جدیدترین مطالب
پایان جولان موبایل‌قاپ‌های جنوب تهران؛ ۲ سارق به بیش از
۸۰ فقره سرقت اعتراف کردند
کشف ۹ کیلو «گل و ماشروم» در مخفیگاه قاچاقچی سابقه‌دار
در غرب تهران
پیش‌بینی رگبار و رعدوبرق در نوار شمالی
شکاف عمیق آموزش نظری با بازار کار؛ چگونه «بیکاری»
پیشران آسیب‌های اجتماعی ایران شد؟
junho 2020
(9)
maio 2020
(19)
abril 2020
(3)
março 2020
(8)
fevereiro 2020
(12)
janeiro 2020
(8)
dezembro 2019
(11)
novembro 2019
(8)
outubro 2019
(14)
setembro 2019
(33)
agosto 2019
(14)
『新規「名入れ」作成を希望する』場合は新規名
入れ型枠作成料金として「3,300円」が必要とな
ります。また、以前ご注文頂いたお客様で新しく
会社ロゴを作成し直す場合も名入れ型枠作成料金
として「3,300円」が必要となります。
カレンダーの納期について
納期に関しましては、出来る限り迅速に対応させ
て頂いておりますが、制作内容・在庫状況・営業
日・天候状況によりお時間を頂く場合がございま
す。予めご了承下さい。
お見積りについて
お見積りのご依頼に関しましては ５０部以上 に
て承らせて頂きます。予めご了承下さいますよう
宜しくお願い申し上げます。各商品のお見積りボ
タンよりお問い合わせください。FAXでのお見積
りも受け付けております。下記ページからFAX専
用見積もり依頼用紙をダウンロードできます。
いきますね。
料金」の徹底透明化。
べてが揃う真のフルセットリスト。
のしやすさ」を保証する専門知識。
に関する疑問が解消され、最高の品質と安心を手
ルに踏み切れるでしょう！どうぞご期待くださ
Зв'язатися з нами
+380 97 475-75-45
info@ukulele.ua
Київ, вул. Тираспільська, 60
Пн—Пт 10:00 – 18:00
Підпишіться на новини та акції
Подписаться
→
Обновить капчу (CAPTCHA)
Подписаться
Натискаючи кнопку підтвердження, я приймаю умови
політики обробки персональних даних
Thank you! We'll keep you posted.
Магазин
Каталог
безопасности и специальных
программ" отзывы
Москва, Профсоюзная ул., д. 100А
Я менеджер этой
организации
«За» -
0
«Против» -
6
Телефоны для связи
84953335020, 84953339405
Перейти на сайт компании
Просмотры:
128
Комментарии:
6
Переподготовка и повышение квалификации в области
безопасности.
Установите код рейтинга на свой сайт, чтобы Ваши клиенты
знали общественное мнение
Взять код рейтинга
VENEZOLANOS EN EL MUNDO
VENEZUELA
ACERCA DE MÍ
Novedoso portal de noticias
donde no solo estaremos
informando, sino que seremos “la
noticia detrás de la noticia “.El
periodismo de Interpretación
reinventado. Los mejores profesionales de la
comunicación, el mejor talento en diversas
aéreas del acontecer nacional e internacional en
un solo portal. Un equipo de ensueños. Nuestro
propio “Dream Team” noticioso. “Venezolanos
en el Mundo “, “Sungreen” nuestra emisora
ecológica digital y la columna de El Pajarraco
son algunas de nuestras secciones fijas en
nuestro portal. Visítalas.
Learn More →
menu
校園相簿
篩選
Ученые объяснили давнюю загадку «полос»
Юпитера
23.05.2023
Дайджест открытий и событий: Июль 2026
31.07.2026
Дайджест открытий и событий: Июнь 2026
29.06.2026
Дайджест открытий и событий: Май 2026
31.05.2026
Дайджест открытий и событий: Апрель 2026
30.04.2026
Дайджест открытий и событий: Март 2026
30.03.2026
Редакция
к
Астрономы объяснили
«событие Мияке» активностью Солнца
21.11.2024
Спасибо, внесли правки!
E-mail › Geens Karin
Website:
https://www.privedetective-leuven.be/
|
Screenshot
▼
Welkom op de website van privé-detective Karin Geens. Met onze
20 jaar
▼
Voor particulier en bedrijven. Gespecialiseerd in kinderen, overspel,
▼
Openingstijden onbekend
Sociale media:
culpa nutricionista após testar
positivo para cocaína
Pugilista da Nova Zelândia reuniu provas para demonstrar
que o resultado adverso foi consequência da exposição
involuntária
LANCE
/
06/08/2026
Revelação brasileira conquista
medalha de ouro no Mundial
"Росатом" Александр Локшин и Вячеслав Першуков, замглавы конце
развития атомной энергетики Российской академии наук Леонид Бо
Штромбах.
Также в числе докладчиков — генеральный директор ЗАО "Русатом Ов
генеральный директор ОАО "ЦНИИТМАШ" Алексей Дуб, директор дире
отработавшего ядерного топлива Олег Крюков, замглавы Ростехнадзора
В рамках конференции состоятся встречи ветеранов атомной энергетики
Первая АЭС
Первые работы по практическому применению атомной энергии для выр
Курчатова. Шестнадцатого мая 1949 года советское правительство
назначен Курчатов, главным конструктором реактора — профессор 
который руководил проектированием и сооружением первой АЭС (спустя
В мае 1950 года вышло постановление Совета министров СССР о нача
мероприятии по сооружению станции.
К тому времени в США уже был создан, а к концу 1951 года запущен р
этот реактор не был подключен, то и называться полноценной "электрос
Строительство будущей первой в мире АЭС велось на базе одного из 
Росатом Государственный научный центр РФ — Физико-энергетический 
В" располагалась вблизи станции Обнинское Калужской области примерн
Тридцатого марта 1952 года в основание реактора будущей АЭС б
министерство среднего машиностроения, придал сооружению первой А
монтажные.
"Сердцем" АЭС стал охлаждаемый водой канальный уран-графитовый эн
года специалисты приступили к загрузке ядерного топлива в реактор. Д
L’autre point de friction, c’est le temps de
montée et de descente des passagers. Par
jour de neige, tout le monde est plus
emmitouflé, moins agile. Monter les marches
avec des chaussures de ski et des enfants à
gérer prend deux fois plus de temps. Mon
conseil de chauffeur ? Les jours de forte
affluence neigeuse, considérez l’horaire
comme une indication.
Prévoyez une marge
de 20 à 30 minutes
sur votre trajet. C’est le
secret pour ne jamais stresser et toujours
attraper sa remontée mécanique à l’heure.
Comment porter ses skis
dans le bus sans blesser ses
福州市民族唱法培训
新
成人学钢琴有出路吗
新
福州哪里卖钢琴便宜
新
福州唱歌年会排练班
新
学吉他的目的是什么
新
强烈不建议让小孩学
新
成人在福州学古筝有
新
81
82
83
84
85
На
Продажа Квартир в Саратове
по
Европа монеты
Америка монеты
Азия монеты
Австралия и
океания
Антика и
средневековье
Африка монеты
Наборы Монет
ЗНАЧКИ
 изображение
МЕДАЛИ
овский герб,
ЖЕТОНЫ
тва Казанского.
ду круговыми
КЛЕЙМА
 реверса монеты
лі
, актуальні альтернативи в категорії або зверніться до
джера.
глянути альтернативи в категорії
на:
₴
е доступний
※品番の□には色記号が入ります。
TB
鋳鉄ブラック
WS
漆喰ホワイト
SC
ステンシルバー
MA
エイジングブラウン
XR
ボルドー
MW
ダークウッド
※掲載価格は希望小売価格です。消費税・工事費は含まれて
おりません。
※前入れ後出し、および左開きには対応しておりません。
______________________________
Work item>
Beginning at the first line above, repeat exactly until the line containing "شکاف عمیق آموزش", which is included.

Task answer>
جدیدترین مطالب
پایان جولان موبایل‌قاپ‌های جنوب تهران؛ ۲ سارق به بیش از
۸۰ فقره سرقت اعتراف کردند
کشف ۹ کیلو «گل و ماشروم» در مخفیگاه قاچاقچی سابقه‌دار
در غرب تهران
پیش‌بینی رگبار و رعدوبرق در نوار شمالی
شکاف عمیق آموزش نظری با بازار کار؛ چگونه «بیکاری»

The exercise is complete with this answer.